(Stored items)
☆ ☆ ☆ ☆ ☆ ☆ ☆
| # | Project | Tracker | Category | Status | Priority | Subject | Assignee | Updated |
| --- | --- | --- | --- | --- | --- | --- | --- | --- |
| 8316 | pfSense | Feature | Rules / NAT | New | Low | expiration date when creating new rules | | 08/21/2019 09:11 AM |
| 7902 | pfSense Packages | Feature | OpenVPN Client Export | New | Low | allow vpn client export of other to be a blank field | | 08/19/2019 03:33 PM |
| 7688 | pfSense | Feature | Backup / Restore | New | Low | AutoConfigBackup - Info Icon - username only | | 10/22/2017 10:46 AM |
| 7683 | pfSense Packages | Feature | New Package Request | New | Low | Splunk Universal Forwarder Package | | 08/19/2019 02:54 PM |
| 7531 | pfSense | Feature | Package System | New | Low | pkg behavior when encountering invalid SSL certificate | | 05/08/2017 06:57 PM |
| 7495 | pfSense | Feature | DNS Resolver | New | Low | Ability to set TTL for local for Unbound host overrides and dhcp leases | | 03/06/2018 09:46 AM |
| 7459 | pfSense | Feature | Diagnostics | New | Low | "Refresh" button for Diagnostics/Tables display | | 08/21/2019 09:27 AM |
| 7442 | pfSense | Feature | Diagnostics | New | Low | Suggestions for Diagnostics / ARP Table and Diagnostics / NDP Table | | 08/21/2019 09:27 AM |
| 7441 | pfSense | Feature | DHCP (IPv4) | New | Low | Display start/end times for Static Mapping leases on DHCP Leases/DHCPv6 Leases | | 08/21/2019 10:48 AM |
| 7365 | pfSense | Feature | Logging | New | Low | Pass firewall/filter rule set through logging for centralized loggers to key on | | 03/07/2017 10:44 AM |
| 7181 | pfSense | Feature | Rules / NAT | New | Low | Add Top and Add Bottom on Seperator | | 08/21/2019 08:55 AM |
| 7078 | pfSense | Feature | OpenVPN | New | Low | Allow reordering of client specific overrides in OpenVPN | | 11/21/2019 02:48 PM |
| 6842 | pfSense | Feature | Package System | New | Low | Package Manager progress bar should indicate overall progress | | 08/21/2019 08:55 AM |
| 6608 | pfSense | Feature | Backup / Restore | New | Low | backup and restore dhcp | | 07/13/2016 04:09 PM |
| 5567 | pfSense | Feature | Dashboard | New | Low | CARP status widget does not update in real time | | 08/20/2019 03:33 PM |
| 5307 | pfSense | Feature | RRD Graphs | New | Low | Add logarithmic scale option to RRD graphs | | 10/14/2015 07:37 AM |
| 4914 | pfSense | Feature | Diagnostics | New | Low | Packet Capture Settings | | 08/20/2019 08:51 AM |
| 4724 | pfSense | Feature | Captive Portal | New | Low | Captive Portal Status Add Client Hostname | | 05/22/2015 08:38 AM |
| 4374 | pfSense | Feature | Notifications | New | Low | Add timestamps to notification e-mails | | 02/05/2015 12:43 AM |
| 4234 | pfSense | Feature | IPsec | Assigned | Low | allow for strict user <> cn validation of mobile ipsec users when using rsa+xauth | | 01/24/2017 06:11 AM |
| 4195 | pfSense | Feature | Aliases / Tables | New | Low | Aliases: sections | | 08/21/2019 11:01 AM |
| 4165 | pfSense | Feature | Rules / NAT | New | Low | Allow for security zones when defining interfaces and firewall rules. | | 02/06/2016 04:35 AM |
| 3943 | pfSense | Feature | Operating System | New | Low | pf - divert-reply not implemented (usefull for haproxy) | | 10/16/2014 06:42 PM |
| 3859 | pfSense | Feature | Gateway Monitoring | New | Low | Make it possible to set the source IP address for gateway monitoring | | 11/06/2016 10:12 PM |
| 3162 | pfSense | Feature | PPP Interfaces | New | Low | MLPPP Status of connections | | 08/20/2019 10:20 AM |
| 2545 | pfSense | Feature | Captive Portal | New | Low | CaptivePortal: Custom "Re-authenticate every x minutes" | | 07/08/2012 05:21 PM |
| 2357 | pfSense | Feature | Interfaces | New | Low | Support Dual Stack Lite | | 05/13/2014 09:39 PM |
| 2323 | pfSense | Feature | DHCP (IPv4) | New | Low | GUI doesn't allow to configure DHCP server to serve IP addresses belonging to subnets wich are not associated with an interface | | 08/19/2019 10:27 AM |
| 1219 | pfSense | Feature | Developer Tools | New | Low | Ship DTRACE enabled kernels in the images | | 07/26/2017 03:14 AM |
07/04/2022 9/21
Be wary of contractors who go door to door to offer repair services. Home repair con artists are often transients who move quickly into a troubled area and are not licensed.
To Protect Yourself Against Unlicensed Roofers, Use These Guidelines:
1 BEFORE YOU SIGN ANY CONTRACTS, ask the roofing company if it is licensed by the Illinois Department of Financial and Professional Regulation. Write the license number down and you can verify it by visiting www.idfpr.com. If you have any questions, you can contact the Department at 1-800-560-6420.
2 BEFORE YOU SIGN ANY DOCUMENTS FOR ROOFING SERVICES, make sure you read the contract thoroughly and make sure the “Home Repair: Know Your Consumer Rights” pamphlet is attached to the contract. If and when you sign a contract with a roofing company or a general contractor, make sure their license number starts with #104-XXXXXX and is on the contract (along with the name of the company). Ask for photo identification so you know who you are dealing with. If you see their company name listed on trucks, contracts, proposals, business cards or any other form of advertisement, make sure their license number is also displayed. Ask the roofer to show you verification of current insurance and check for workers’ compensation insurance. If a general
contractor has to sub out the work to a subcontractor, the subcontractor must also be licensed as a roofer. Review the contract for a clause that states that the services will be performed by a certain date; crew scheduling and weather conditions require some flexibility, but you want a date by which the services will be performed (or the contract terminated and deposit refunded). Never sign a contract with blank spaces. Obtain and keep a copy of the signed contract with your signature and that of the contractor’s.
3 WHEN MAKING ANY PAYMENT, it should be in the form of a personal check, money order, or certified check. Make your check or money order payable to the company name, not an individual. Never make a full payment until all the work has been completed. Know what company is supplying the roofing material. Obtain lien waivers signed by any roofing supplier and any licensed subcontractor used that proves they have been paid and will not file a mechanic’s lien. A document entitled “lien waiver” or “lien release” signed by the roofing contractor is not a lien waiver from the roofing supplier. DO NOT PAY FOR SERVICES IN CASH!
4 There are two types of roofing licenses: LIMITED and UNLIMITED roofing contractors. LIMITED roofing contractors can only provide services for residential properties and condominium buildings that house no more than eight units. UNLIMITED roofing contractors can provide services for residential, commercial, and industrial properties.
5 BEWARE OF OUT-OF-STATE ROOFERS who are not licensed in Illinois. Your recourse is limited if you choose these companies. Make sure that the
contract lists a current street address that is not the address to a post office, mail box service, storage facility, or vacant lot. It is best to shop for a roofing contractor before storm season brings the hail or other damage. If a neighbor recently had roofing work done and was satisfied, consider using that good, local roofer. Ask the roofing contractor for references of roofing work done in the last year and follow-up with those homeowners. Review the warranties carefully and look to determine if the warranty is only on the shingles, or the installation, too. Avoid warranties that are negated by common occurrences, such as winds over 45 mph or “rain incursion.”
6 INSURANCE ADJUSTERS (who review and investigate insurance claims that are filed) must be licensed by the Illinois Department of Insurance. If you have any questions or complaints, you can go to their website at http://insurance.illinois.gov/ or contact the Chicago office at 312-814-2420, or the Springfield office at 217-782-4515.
☆ ☆ ☆ ☆ ☆ ☆ ☆
* WHAT THE TASK ASKS: Only one stretch of the entries above is wanted: the lines from the one containing "11/06/2016 10:12 PM |" through the one containing "08/20/2019 10:20 AM |". Please reproduce it exactly.

* EXERCISE OUTPUT:
| 3859 | pfSense | Feature | Gateway Monitoring | New | Low | Make it possible to set the source IP address for gateway monitoring | | 11/06/2016 10:12 PM |
| 3162 | pfSense | Feature | PPP Interfaces | New | Low | MLPPP Status of connections | | 08/20/2019 10:20 AM |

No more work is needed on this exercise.